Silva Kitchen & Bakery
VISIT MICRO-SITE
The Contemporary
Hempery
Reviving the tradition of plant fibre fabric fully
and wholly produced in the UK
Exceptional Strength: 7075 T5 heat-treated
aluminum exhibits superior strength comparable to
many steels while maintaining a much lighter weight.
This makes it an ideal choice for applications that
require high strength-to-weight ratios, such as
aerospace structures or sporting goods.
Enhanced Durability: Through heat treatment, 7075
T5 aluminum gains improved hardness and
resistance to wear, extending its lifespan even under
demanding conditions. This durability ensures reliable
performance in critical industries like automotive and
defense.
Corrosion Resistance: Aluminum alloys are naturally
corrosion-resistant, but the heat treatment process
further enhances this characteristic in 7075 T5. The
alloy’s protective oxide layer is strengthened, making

▬▬▬

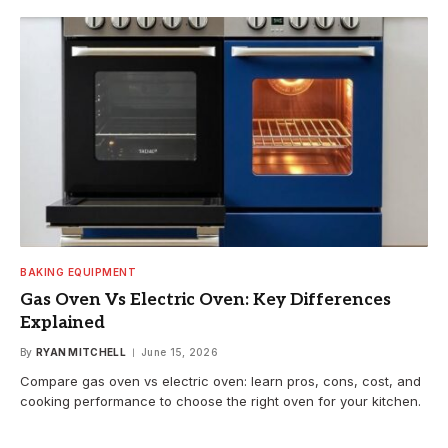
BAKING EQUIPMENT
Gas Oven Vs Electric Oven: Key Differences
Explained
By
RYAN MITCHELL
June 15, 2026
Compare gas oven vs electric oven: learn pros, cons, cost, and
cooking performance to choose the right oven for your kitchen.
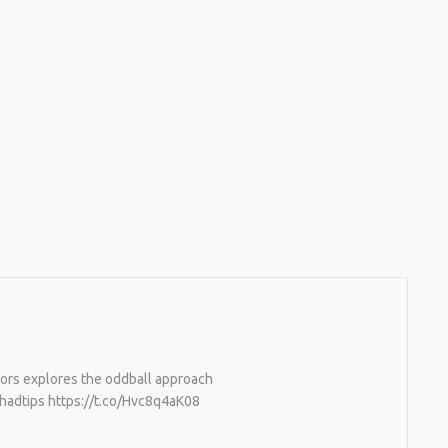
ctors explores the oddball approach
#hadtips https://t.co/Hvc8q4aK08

▬▬▬

Copy word for word the part that opens with the line containing "ctors explores the oddball approach" and closes with the line containing "#hadtips https://t.co/Hvc8q4aK08", including both of those lines.

Response box:
ctors explores the oddball approach
#hadtips https://t.co/Hvc8q4aK08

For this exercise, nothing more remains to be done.